Studio album by Cilla Black
- Released: 3 July 1970
- Recorded: 1969/1970 at Abbey Road Studios, London
- Genre: Pop, Soul
- Label: Parlophone/EMI PCS7103 (stereo)
- Producer: George Martin

Cilla Black chronology
| Surround Yourself with Cilla (1969) | Sweet Inspiration (1970) | Images (1971) |

= Sweet Inspiration (Cilla Black album) =

Sweet Inspiration is Cilla Black's fifth solo studio album, released in 1970 by Parlophone Records. The album peaked at number 42 in the UK Albums Chart in July 1970.

==Re-release==
On September 7, 2009, EMI Records released a special edition of the album exclusively to digital download. This re-issue features all of the album's original recordings re-mastered by Abbey Road Studios from original 1/4" stereo master tapes. A digital booklet containing original album artwork, detailed track information and rare photographs will be available from iTunes with purchases of the entire album re-issue.

==Track listing==
Side one
1. "Sweet Inspiration" (John Cameron)

++++++++

**TO-DO LIST**
A) Answer these from the Sweet Inspiration album page:
(i) Who produced the album?
(ii) What was the album's peak position on the UK Albums Chart?
(iii) On what date did EMI Records release the digital-only special edition?
B) From the Sweet Inspiration album page, quote the text starting with "Sweet Inspiration is" and going on through "entire album re-issue.".

**DATASET ENTRIES**
++++++++

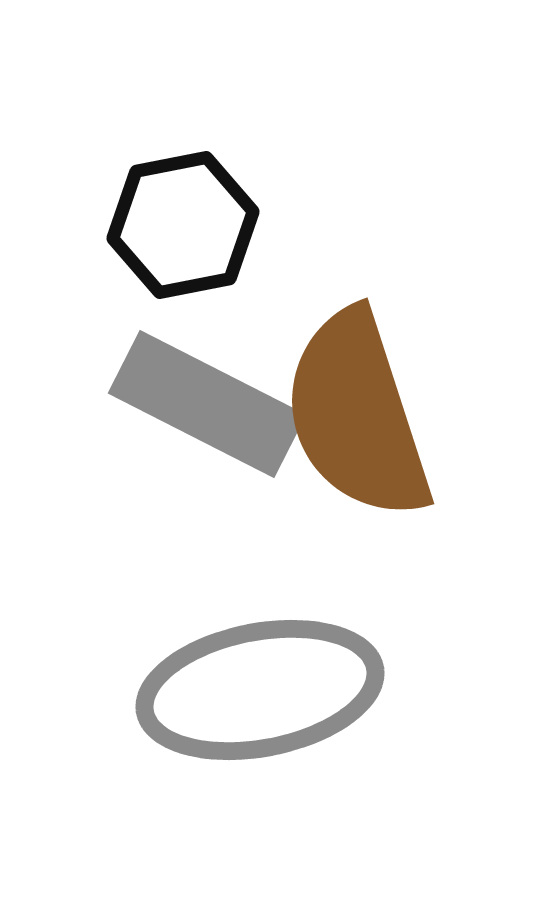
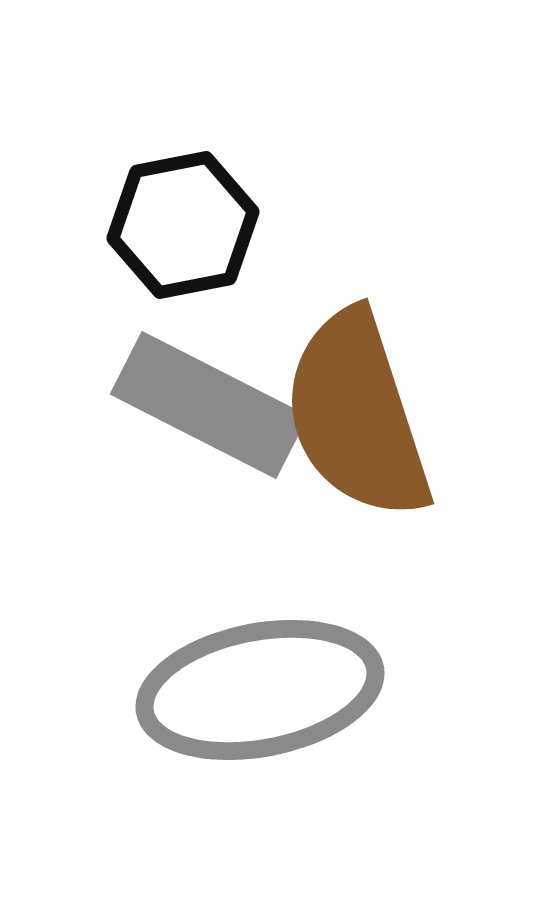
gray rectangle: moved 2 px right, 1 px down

++++++++

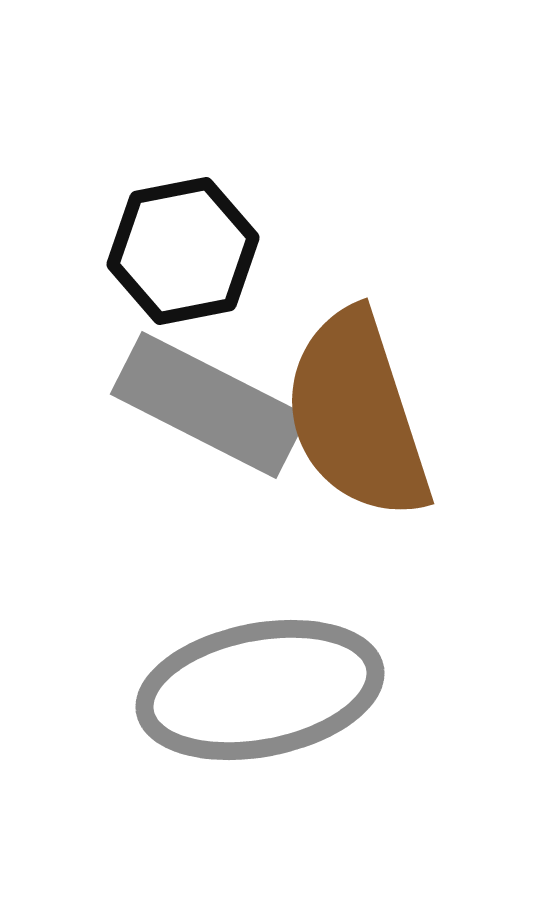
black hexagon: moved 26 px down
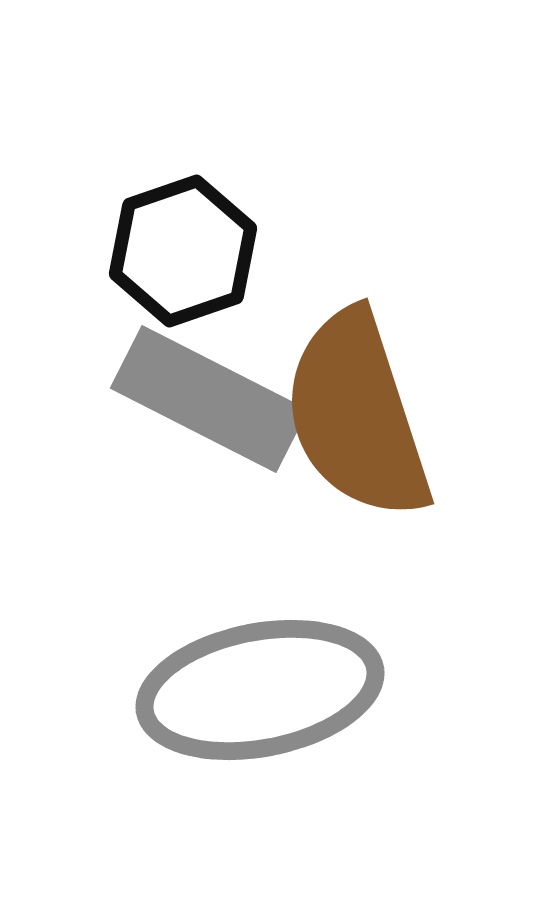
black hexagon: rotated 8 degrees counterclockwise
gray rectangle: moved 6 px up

++++++++

**TASK ANSWERS**
A)
(i) George Martin
(ii) Number 42
(iii) September 7, 2009

B)
Sweet Inspiration is Cilla Black's fifth solo studio album, released in 1970 by Parlophone Records. The album peaked at number 42 in the UK Albums Chart in July 1970.

==Re-release==
On September 7, 2009, EMI Records released a special edition of the album exclusively to digital download. This re-issue features all of the album's original recordings re-mastered by Abbey Road Studios from original 1/4" stereo master tapes. A digital booklet containing original album artwork, detailed track information and rare photographs will be available from iTunes with purchases of the entire album re-issue.